Mac Ard was playing his own game. They were all playing their own games. She had already learned that words and actions here were carefully considered, and often held more than one meaning. Jenna was already weary of ferreting out those meanings, especially since she seemed to be the prize at the end of the contest. She wanted straightforward talk again, the easy conversations she’d had back in Ballintubber with her mam or Aldwoman Pearce or the other villagers, words that were simply gentle and kind speech.
Mac Ard smiled at O Liathain; O Liathain smiled
back. Neither one of them meant the gesture. Jenna would have made an excuse, as she often did, that her arm troubled her and she needed to retire. But Maeve leaned toward her. "Patience," she whispered. "Coelin will be singing in a few minutes."

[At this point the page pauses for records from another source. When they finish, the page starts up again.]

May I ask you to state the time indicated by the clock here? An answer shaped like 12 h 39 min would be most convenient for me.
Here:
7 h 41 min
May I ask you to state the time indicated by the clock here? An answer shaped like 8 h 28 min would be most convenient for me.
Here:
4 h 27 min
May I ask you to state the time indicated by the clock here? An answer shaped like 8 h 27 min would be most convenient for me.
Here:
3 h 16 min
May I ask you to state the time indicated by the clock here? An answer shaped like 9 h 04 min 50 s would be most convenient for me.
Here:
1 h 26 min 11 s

Jenna brightened at that. She endured the barbed conversations around her until the doors at the end of the hall opened and Coelin walked through with his giotar. Mac Ard cleared his throat and leaned toward the Banrion and Ri. "I heard this young man in the village where the mage-lights first appeared, and he recently came to the city. He trained with the Songmaster Curragh, who came here now and again, if you remember. He really has an extraordinary voice, Highnesses. I thought you would enjoy hearing him."
'Well, then, let's hear him," the Ri said. He gestured to Coelin, and pointed. "Stand there, and give us this voice of yours."

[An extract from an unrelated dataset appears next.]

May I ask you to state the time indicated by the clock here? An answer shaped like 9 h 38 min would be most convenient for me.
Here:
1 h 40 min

Coelin bowed low, his eyes catching Jenna's as he did so. "Is there a song your Highnesses would like to hear?" he asked. "A story that Song-master Curragh used to sing, perhaps?"
The Ri seemed amused by that. "Are you saying your voice is the equal of your Songmaster's, young man?"
Coelin shook his head but the charming grin remained on his face. "Oh, no, my Ri. Songmaster Curragh always said my voice was the better."
There was a moment of silence before the Ri laughed, the rest of the table following his lead a moment later. "He seems to have a healthy ego, at least, Padraic. I suppose that's good. But we'll be the judge of his talent. Give me The Lay of Rowan Beirne, young man."
Mac Ard sniffed, as if the choice surprised him, and Jenna glanced at him curiously. Coelin strummed a chord on his giotar, his eyes regarding the ceiling of the hall as if the words to the song were written there. "A fine choice, Ri Mallaghan. Songmaster Curragh taught me that one, not long before he died. Let me think a moment, and bring back the verses Aye…" Coelin's gaze came back down and he nodded his head to the Ri. "I have it now," he said. His gaze caught Jenna's again, and he winked. He began to sing.
On the cusp of summer Rowan came forth
Bright armor on his chest, around his neck the stone
He saw the army on Sliabh Bacaghorth,
The banners of the Inish waving as Rowan stood alone. .
"Have you heard this song before?" Cianna whispered, leaning toward Jenna. Jenna shook her head.
"I don’t believe so, Banrion," she answered. She wanted to add. . and 1 still won’t have heard it, if you talk to me, but held her tongue.
Cianna glanced at Mac Ard, next to her. "He knows it," she said. "Don’t you, Padraic?"
"I do, Banrion," Mac Ard answered, his voice gruff and low.
"And do you enjoy it?"
"I think ’enjoy’ is too strong a word, Banrion. I find it… illuminating. And an interesting choice for the Ri."
"Indeed." Cianna leaned back then. Jenna puzzled over the exchange for a moment, but then Coelin’s rich voice drew her back, and she re-turned her attention to him, smiling as she watched him perform.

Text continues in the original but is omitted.